Colour mixing is a fundamental concept in design, art, and web development. Whether you are choosing a colour scheme for a website, mixing paints for a room, or creating a brand identity, understanding how colours blend together is essential. This calculator uses additive RGB colour mixing, which is the model used by computer screens, televisions, and digital displays. In the additive RGB model, colours are created by combining red, green, and blue light in various intensities. Each channel ranges from 0 (no light) to 255 (maximum intensity). When all three channels are at maximum (255, 255, 255), the result is white. When all are at zero, the result is black. This is different from subtractive colour mixing used in paint and print (CMYK), where combining all colours produces a dark brown or black. Hexadecimal colour codes are the standard way to specify colours in web design and development. A hex code like #FF5733 represents the RGB values in base-16: FF = 255 (red), 57 = 87 (green), 33 = 51 (blue). This compact notation makes it easy to share and reproduce exact colours. CSS also supports rgb() notation (e.g., rgb(255, 87, 51)) and HSL notation (hue, saturation, lightness), which some designers find more intuitive for creating colour palettes.

How to Use This Calculator

To mix two colours and see the result: 1. Select Colour 1 from the preset options.

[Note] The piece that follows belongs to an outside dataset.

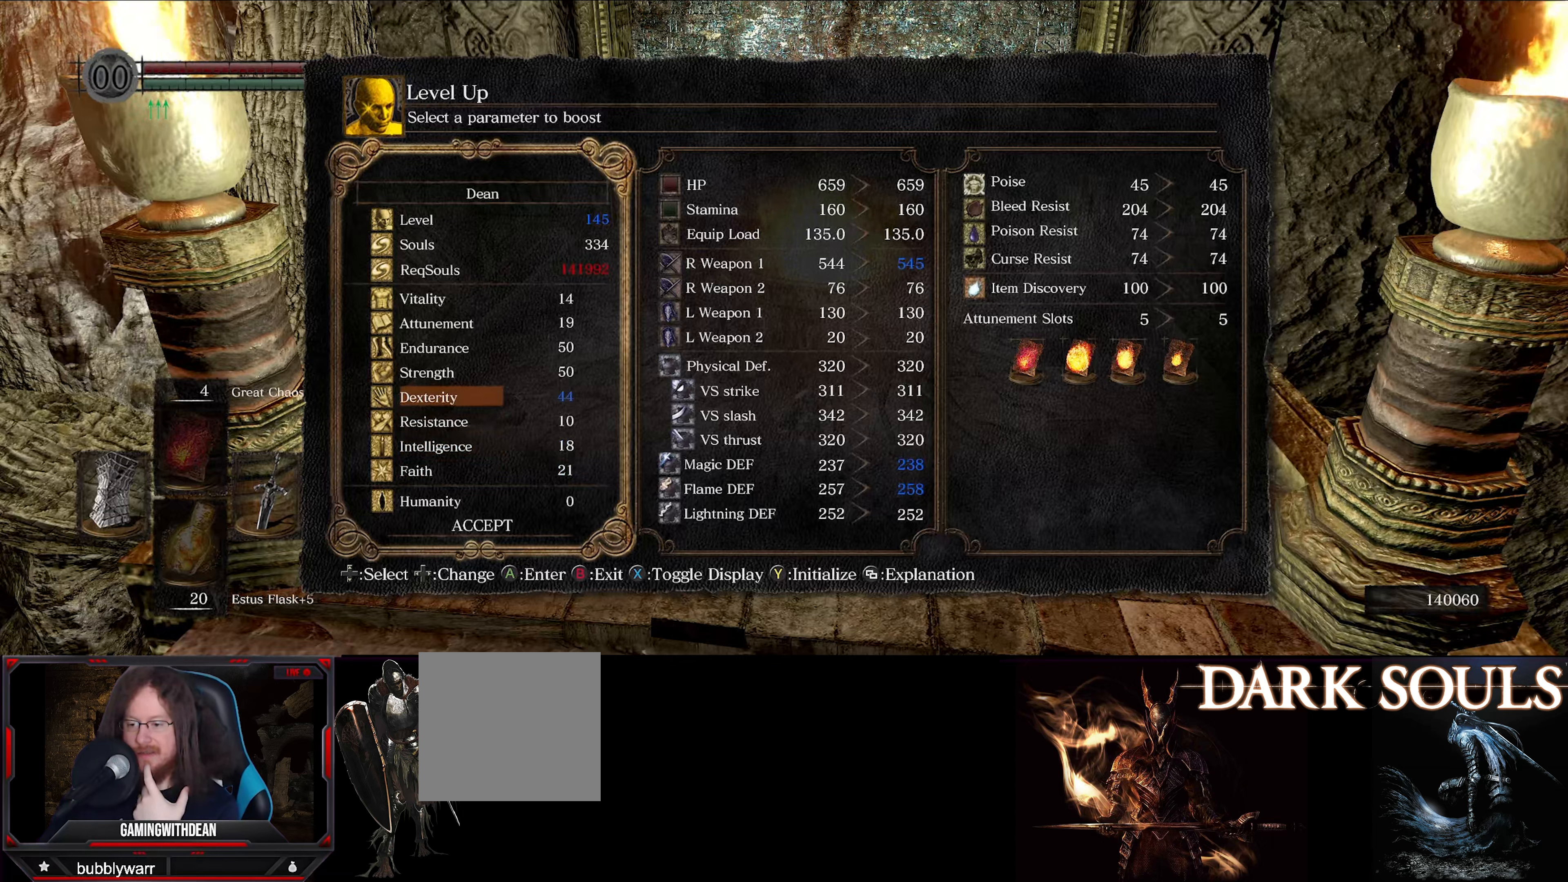
{"buttons": ["DPAD_UP"], "left_stick": "center", "right_stick": "center", "events": [[117, "DPAD_LEFT", "down"], [267, "DPAD_LEFT", "up"], [400, "DPAD_UP", "down"]]}
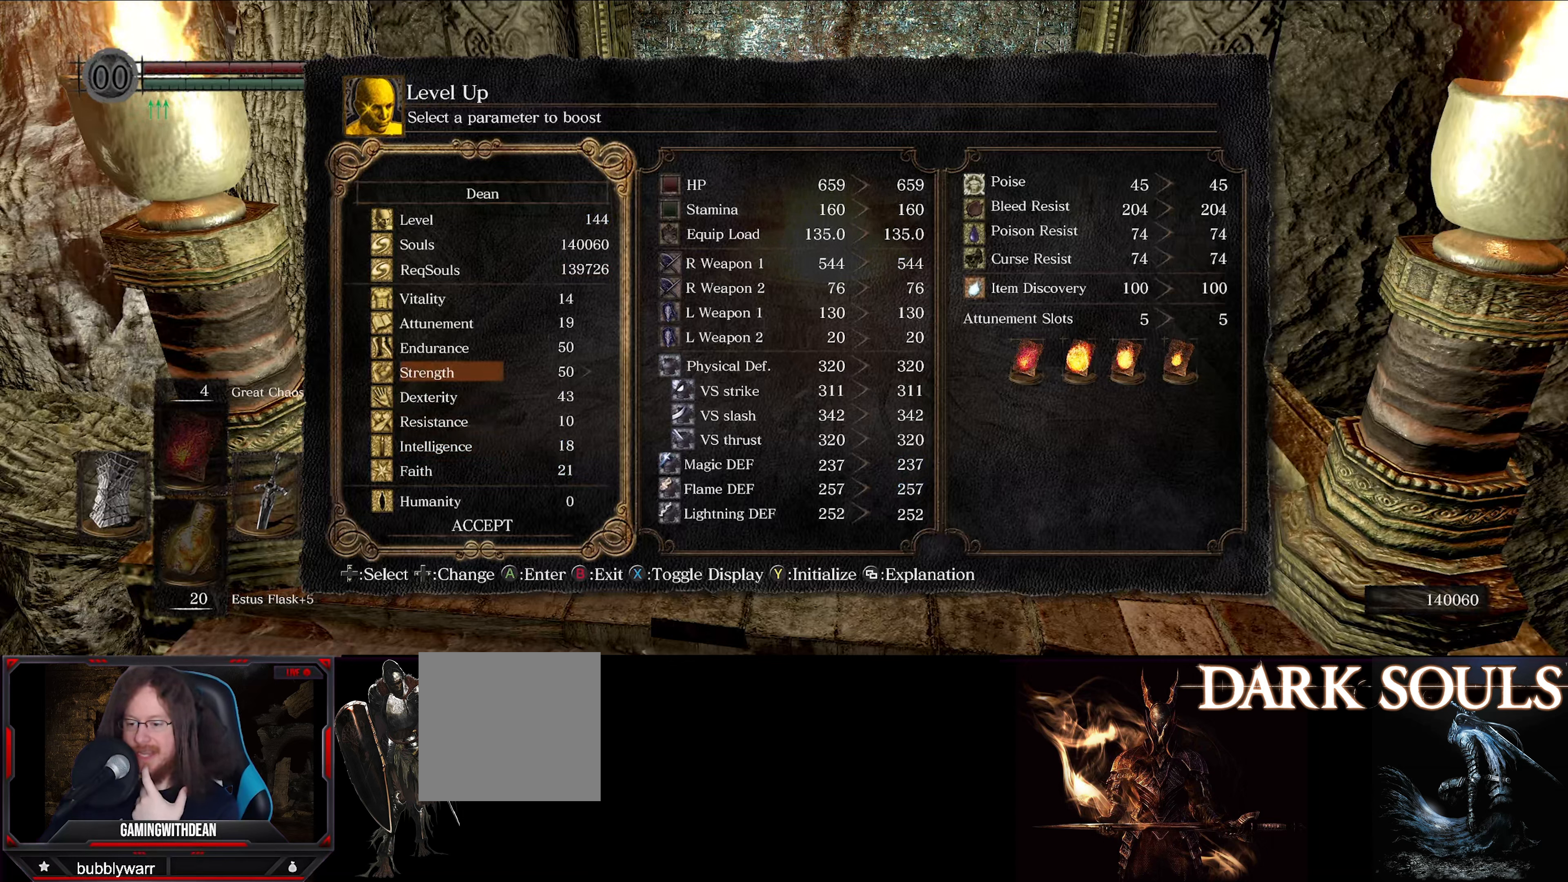
{"buttons": [], "left_stick": "center", "right_stick": "center", "events": [[17, "DPAD_UP", "up"], [167, "DPAD_RIGHT", "down"], [284, "DPAD_RIGHT", "up"]]}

These cover the primary colours (red, green, blue), secondary colours (yellow, magenta, cyan), neutrals (black, white, grey), and common design colours (orange, purple, pink). 2. Select Colour 2 from the same preset options. The calculator will blend these two colours together. 3. Adjust the mix ratio slider. At 0%, the result is 100% Colour 2. At 50%, you get an equal blend. At 100%, the result is 100% Colour 1. Sliding between these extremes lets you fine-tune the exact shade you want. 4. View the result in both hex and RGB formats, ready to copy into your CSS, design tool, or colour specification. 5. Check the additional outputs: brightness tells you whether the colour is light or dark, the recommended text colour (black or white) ensures readability, the complementary colour is useful for contrast, and the HSL values help you understand the colour in terms of hue, saturation, and lightness.

How It Works

The colour mixing formula blends each RGB channel proportionally: Result R = round(R1 x ratio/100 + R2 x (1 - ratio/100)) Result G = round(G1 x ratio/100 + G2 x (1 - ratio/100)) Result B = round(B1 x ratio/100 + B2 x (1 - ratio/100)) For example, mixing red (#FF0000) and blue (#0000FF) at 50%: R = round(255 x 0.5 + 0 x 0.5) = 128, G = 0, B = round(0 x 0.5 + 255 x 0.5) = 128. Result: #800080 (purple). Brightness is calculated using the perceived luminance formula: brightness = 0.299R + 0.587G + 0.114B. This weights green heavily because the human eye is most sensitive to green light. If brightness exceeds 128, black text is recommended; otherwise, white text provides better contrast. The complementary colour inverts each channel: comp = 255 - channel value. For purple (#800080), the complementary colour is #7FFF7F (light green). HSL conversion transforms RGB into hue (0-360 degrees on the colour wheel), saturation (0-100% colour intensity), and lightness (0-100% from black to white).

When designing for the web, ensure sufficient colour contrast for accessibility. The Web Content Accessibility Guidelines (WCAG) 2.1, which are referenced in UK public sector accessibility regulations, require a minimum contrast ratio of 4.5:1 for normal text and 3:1 for large text. Tools like the WebAIM Contrast Checker can verify your colour combinations meet these standards.